In the scenic village of Zehra in Spisske Podhradie, Slovakia, tourists cannot help but lie in awe upon seeing the massive ruins of the Spis Castle. It is referred to as one of the biggest castle locations in Central Europe. The historical spot had been part of the exclusive list of UNESCO World Heritage Sites since 1993.
But before the ruins became a popular tourist destination in the country, the castle was once a major political, cultural, and economic hub in the vicinity. It also has a very colorful back story as the center of the Szepes Country during its prime.
Spis Castle History: Glory Days
The massive castle was constructed in the 12th century on the same site as a previous castle within the Kingdom of Hungary.
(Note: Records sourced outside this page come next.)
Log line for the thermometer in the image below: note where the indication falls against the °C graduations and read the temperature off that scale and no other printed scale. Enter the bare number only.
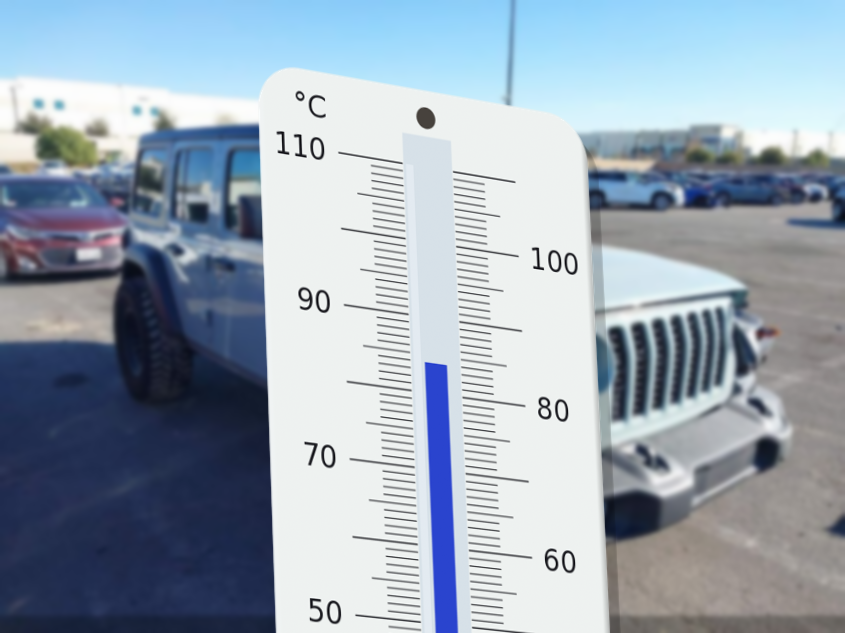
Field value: 84
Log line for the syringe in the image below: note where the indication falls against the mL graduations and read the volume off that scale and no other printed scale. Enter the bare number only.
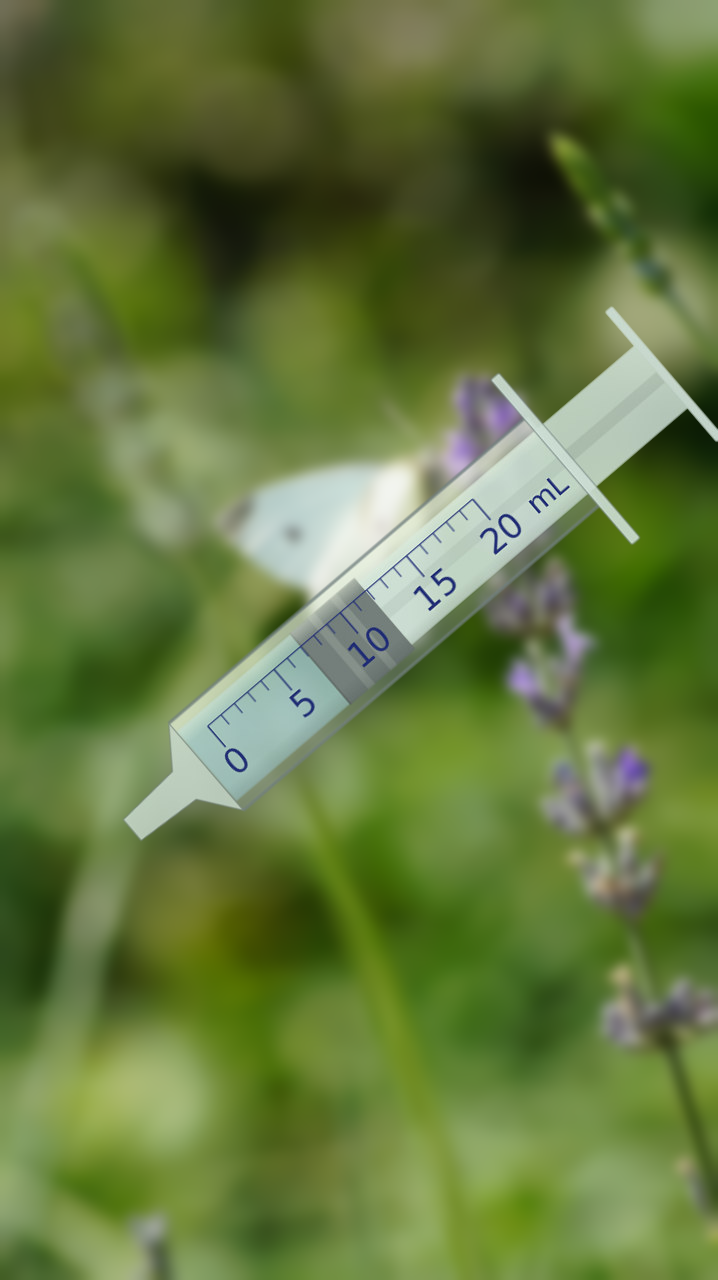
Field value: 7
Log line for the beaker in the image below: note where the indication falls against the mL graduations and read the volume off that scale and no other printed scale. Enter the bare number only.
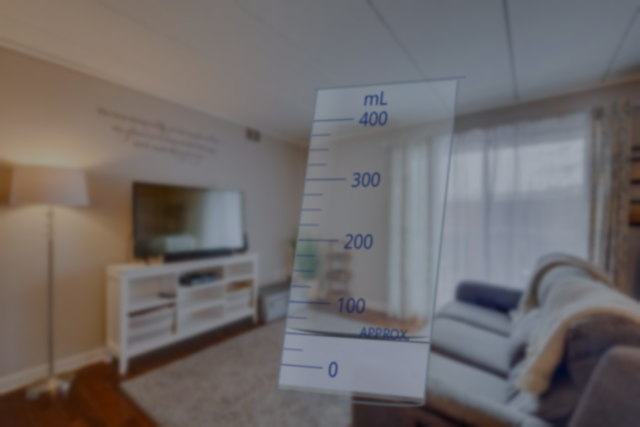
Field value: 50
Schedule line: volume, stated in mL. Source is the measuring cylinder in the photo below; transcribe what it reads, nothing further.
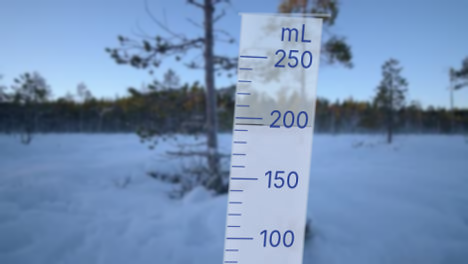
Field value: 195 mL
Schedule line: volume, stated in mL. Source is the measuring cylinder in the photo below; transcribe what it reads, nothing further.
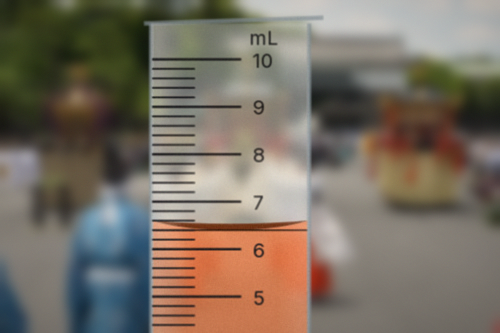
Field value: 6.4 mL
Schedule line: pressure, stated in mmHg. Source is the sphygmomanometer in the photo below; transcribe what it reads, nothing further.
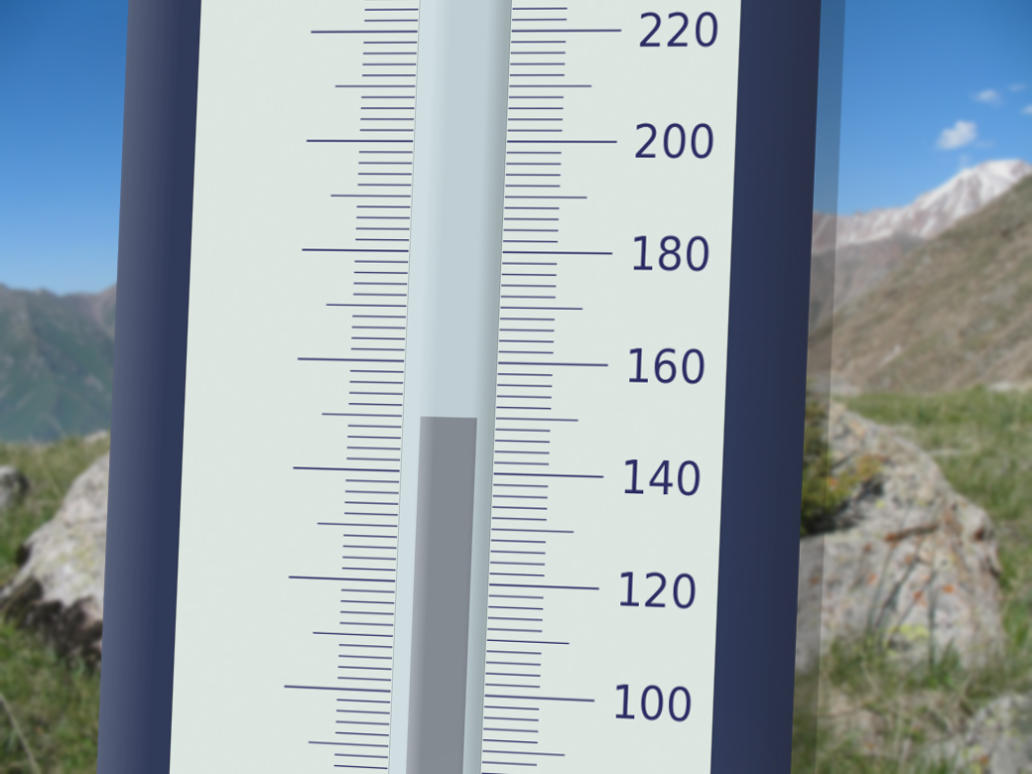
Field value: 150 mmHg
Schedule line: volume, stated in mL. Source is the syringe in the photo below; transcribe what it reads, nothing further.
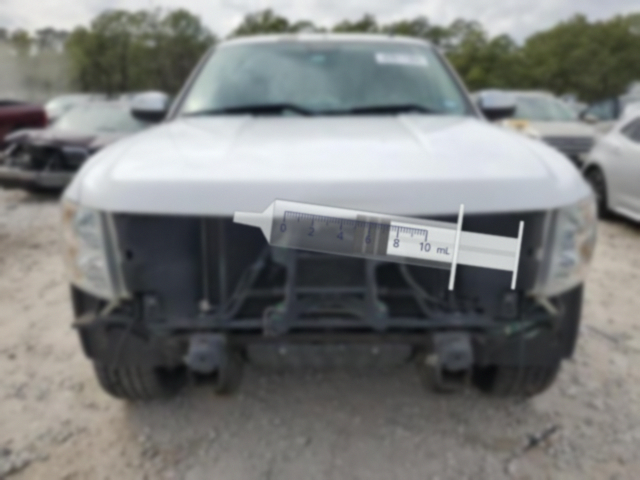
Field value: 5 mL
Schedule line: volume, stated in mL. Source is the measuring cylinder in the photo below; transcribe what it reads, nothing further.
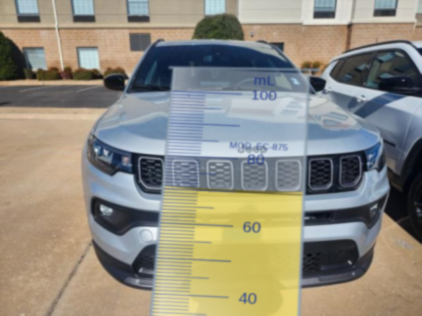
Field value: 70 mL
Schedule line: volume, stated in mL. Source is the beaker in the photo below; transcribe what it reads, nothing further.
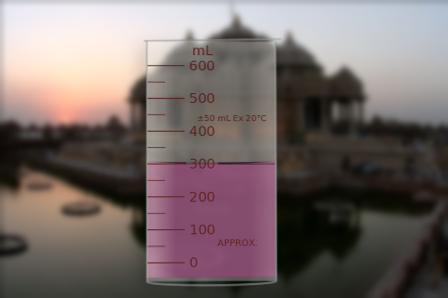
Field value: 300 mL
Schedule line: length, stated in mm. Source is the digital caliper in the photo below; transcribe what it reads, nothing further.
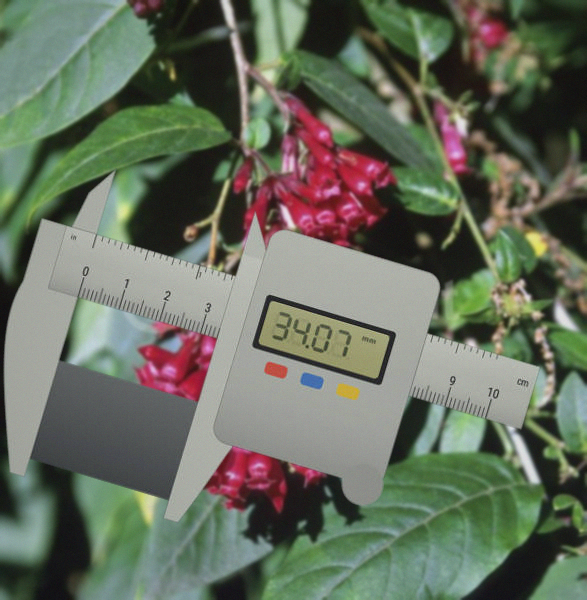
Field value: 34.07 mm
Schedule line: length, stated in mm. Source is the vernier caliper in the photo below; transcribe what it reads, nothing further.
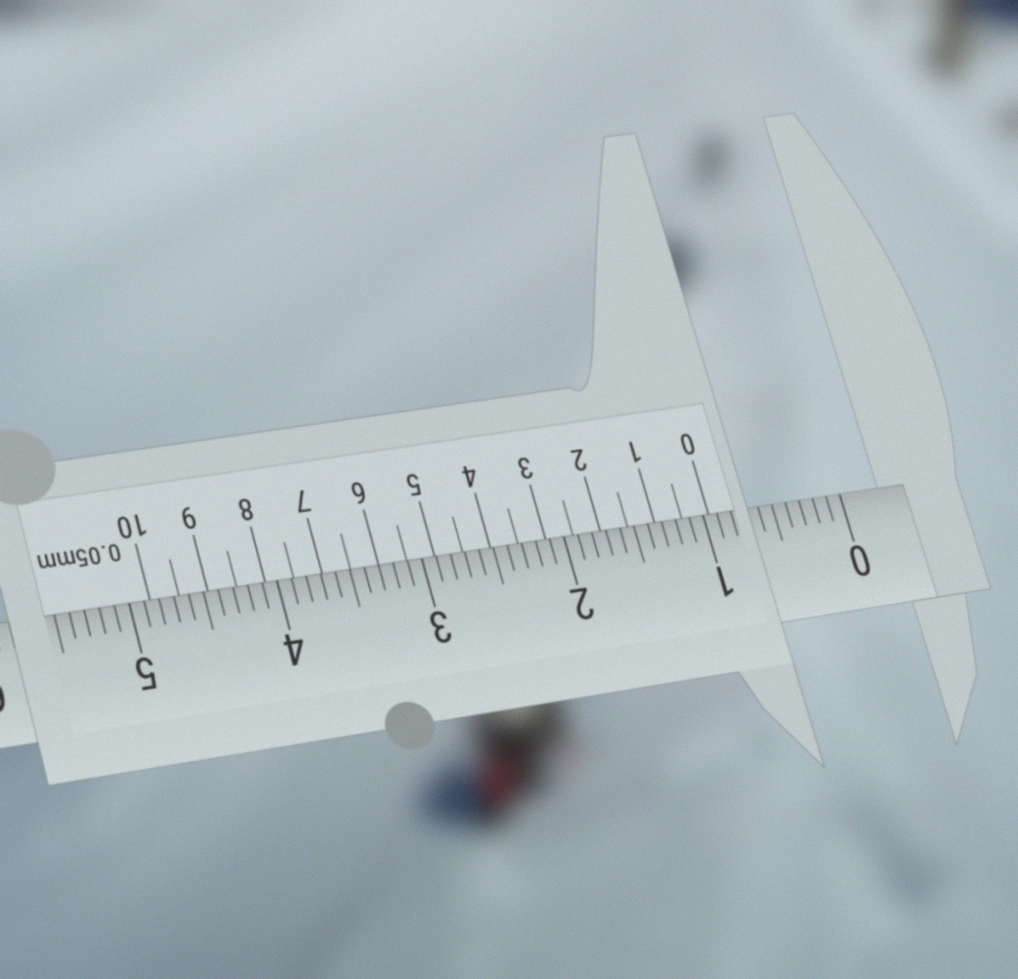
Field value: 9.6 mm
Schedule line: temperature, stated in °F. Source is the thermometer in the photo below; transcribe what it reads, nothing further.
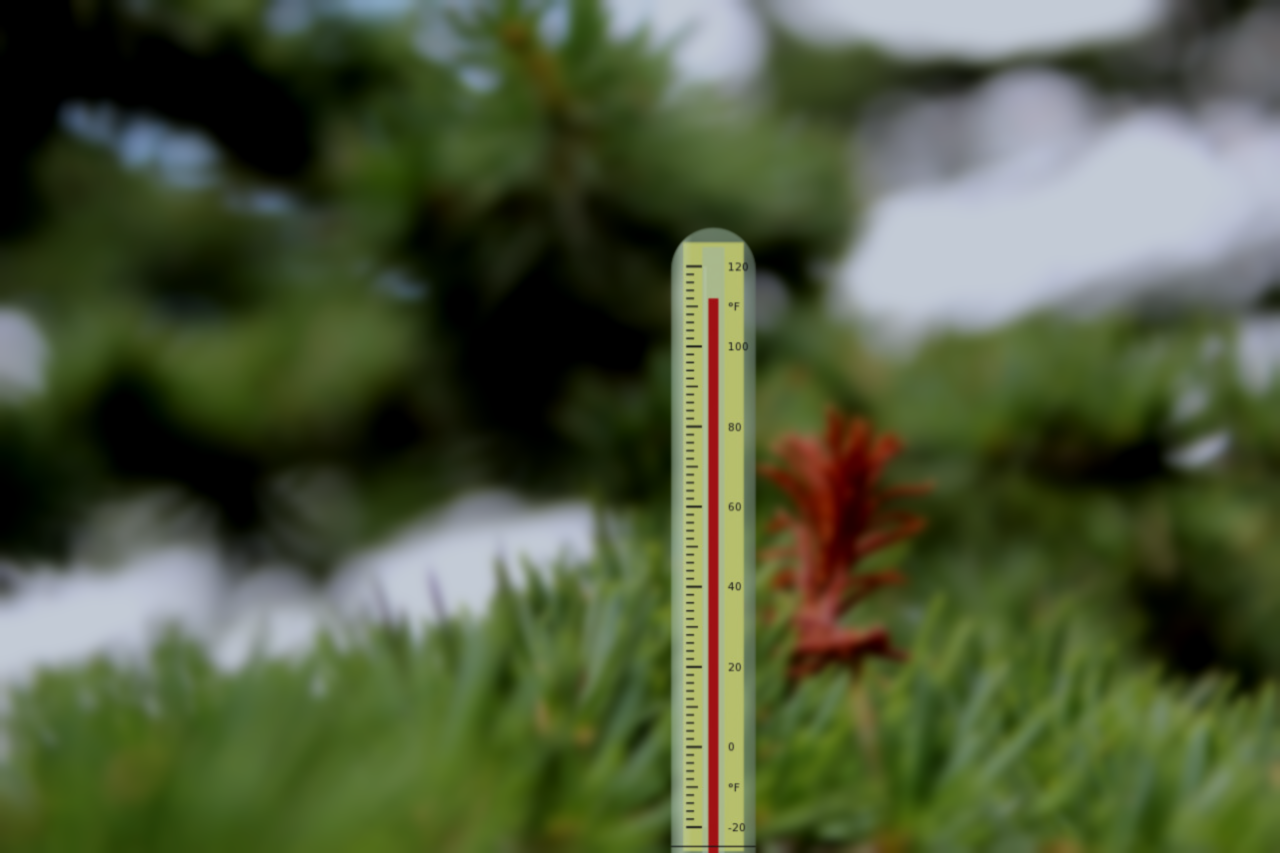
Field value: 112 °F
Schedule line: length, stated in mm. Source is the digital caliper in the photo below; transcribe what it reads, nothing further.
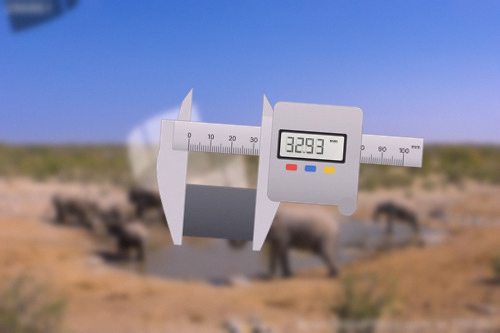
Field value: 32.93 mm
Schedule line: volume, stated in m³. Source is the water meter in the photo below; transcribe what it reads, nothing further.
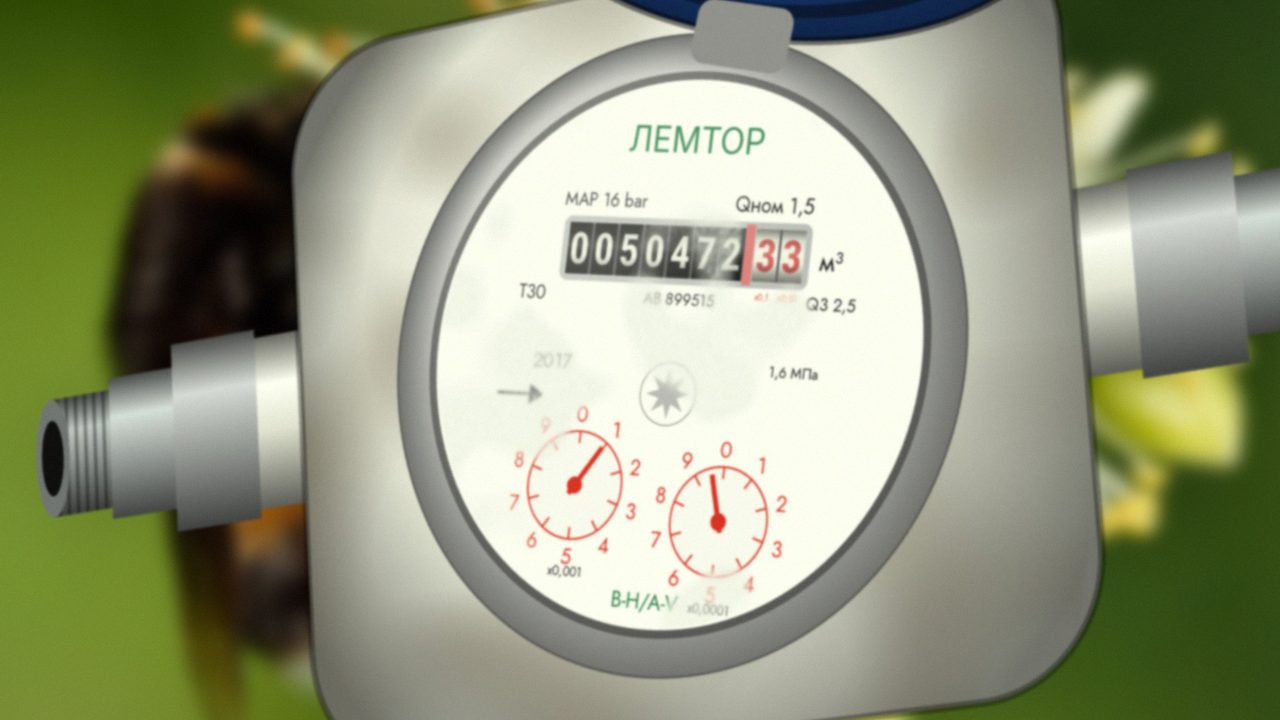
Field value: 50472.3309 m³
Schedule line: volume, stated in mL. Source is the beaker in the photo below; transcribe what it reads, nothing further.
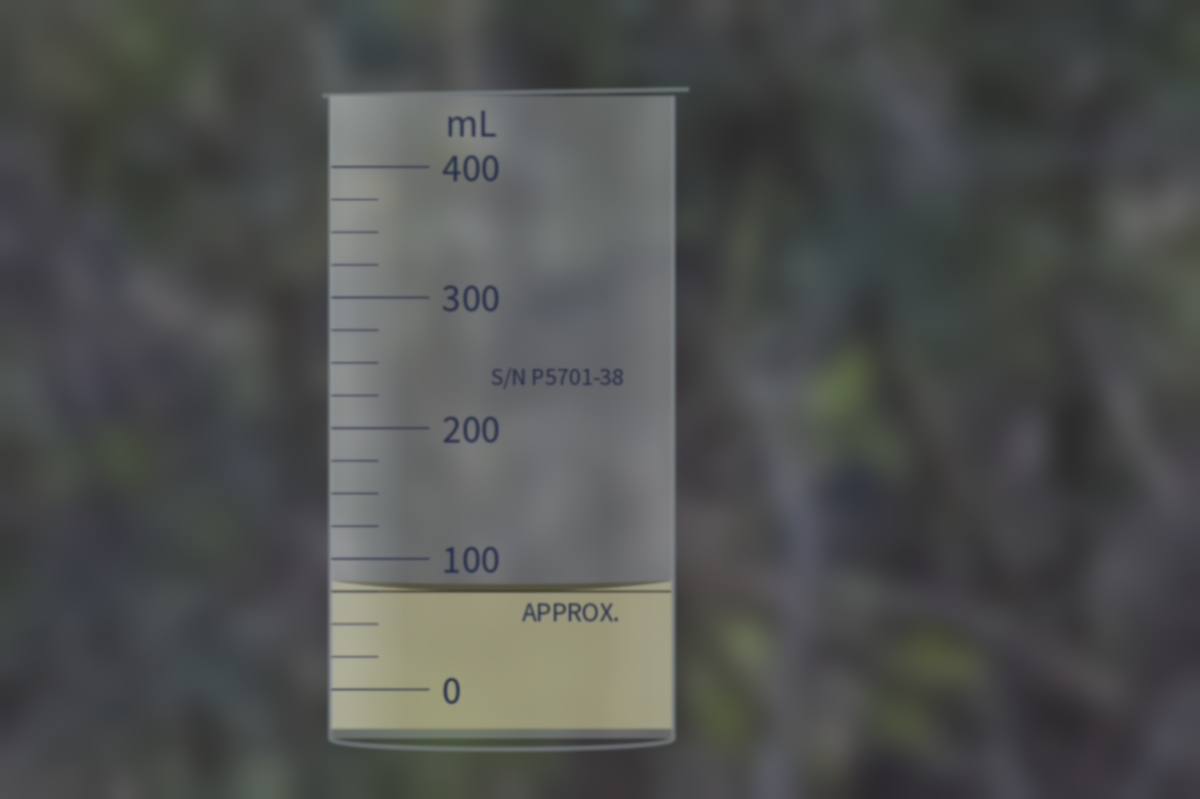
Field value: 75 mL
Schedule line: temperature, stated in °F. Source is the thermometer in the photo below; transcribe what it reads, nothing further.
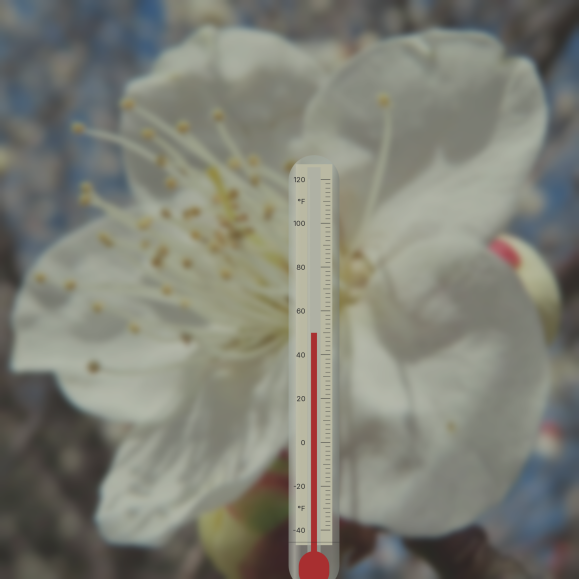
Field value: 50 °F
It was originally owned by the Hungarian monarchs before 1464, then transferred to the Zapolya clan until 1528. From 1531 to 1635, the Thurzos lorded over the castle, then transferred to the Czaky family from 1638 to 1945.
The ownership of the castle belonged to the country of Czechoslovakia then left to Slovakia after the Astro-Hungarian Empire was dissolved.
Upon its construction, the Spis Castle was initially created as a Romanesque stone castle made with fortifications. The complex also included a two-story palace and three-nave basilica under the same architectural style. During the 14th century, the monarchs established another extramural settlement to increase the castle’s floor size.
During the 15th century, the castle was completely reconstructed to add more height. By 1470, a chapel with the late Gothic style was included in the property. The Zapolya family members introduced several late Gothic changes in the establishment to turn the upper portions of the castle into a cozy residence for their members.
Spis Castle History: Painful Decline
The castle was abandoned by its last owners, the Czaky family, during the early part of the 18th century. They chose to vacate the massive structure because they felt that it was a very uncomfortable place to reside in. Instead of living in the grand castle, the family chose to stay in the newer village castles and palaces in the town of Hodkovce, which is located near Zehra and the village of Spissky Hrhov.
Under the ownership of the Czaky, a destructive fire rummaged the castle in 1780. According to reports, the world never discovered the cause of the fire. But conspiracy theories claimed that the Czaky burned the palace down to lessen the taxes they needed. Another story claimed that the castle was struck by lightning, while a third theory mentioned that several soldiers manning the castle were creating moonshine, which may have caused the fire.
Spis Castle Today
Efforts to reconstruct the castle took place during the second half of the 20th century. All the reconstructed areas were used to display several items from the Spis museum. But the rest of the property remains a magnificent reminder of the old monarch’s glory while living in the massive and historical castle complex in the country.